The course will operate as a graduate seminar. Seminar participants should therefore expect to engage in a variety of learning methodologies other than the traditional lecture format. In addition to completing weekly readings and attending the seminar on a regular basis, seminar participants are expected to take part in an asynchronous online discussion, to generate an annotated bibliography, to lead seminar discussions, to provide a critical peer review and to write a publishable paper.
This course examines whether the information age is revolutionary. Does technology simply apply traditional legal rules in a new way or does it require new rules for a new context? The principal aim of this course is to examine the impact that cyberspace and other technological features of the information revolution might have on traditional legal theory and doctrine. As a consequence of this investigation, students will be in a position to enrich jurisprudence in other areas of legal scholarship seemingly unrelated to law and technology. Additional learning objectives for this course are to provide students with an opportunity to synthesize their analytic skills and their cumulative knowledge and understanding of the law through an examination of several challenging theoretical and practical problems said to arise as a result of new technologies. Students will have the opportunity to further refine their skills in public speaking and oral argument, and to renew their abilities in legal research and writing.

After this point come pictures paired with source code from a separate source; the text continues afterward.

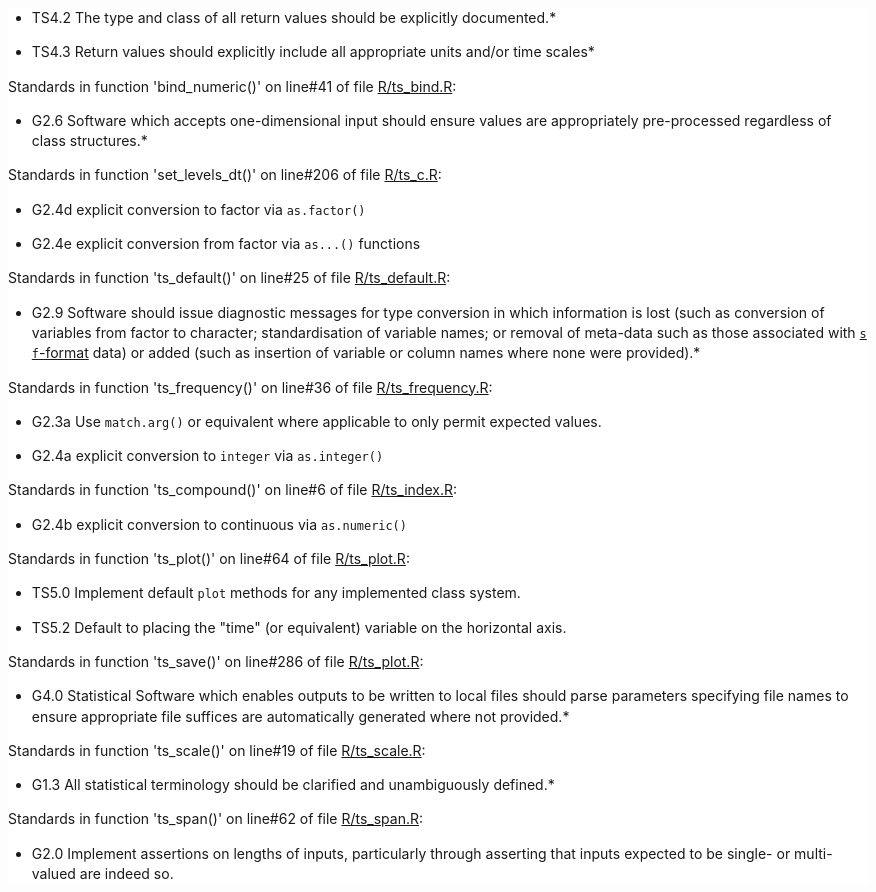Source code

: - TS4.2 The type and class of all return values should be explicitly documented.* 

- TS4.3 Return values should explicitly include all appropriate units and/or time scales* 

Standards in function 'bind_numeric()' on line#41 of file [R/ts_bind.R](https://github.com/christophsax/tsbox/blob/main/R/ts_bind.R#L41):

- G2.6 Software which accepts one-dimensional input should ensure values are appropriately pre-processed regardless of class structures.* 

Standards in function 'set_levels_dt()' on line#206 of file [R/ts_c.R](https://github.com/christophsax/tsbox/blob/main/R/ts_c.R#L206):

- G2.4d explicit conversion to factor via `as.factor()`

- G2.4e explicit conversion from factor via `as...()` functions

Standards in function 'ts_default()' on line#25 of file [R/ts_default.R](https://github.com/christophsax/tsbox/blob/main/R/ts_default.R#L25):

- G2.9 Software should issue diagnostic messages for type conversion in which information is lost (such as conversion of variables from factor to character; standardisation of variable names; or removal of meta-data such as those associated with [`sf`-format](https://r-spatial.github.io/sf/) data) or added (such as insertion of variable or column names where none were provided).* 

Standards in function 'ts_frequency()' on line#36 of file [R/ts_frequency.R](https://github.com/christophsax/tsbox/blob/main/R/ts_frequency.R#L36):

- G2.3a Use `match.arg()` or equivalent where applicable to only permit expected values.

- G2.4a explicit conversion to `integer` via `as.integer()`

Standards in function 'ts_compound()' on line#6 of file [R/ts_index.R](https://github.com/christophsax/tsbox/blob/main/R/ts_index.R#L6):

- G2.4b explicit conversion to continuous via `as.numeric()`

Standards in function 'ts_plot()' on line#64 of file [R/ts_plot.R](https://github.com/christophsax/tsbox/blob/main/R/ts_plot.R#L64):

- TS5.0 Implement default `plot` methods for any implemented class system.

- TS5.2 Default to placing the "time" (or equivalent) variable on the horizontal axis.

Standards in function 'ts_save()' on line#286 of file [R/ts_plot.R](https://github.com/christophsax/tsbox/blob/main/R/ts_plot.R#L286):

- G4.0 Statistical Software which enables outputs to be written to local files should parse parameters specifying file names to ensure appropriate file suffices are automatically generated where not provided.* 

Standards in function 'ts_scale()' on line#19 of file [R/ts_scale.R](https://github.com/christophsax/tsbox/blob/main/R/ts_scale.R#L19):

- G1.3 All statistical terminology should be clarified and unambiguously defined.* 

Standards in function 'ts_span()' on line#62 of file [R/ts_span.R](https://github.com/christophsax/tsbox/blob/main/R/ts_span.R#L62):

- G2.0 Implement assertions on lengths of inputs, particularly through asserting that inputs expected to be single- or multi-valued are indeed so.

The course will consider the legal philosophy and theory of emerging technologies, media, and science. The course will examine topics such as how new technologies influence the legal theory of intellectual property, privacy, free expression, biotechnology, jurisdiction, the establishment, selection and application of legal norms, and public access to information resources. Students will consider whether and to what extent technology provides a novel setting for re-thinking a broad range of theories about law and social order, including rights and accountability, the individual and the community, sovereignty, language, culture and expression.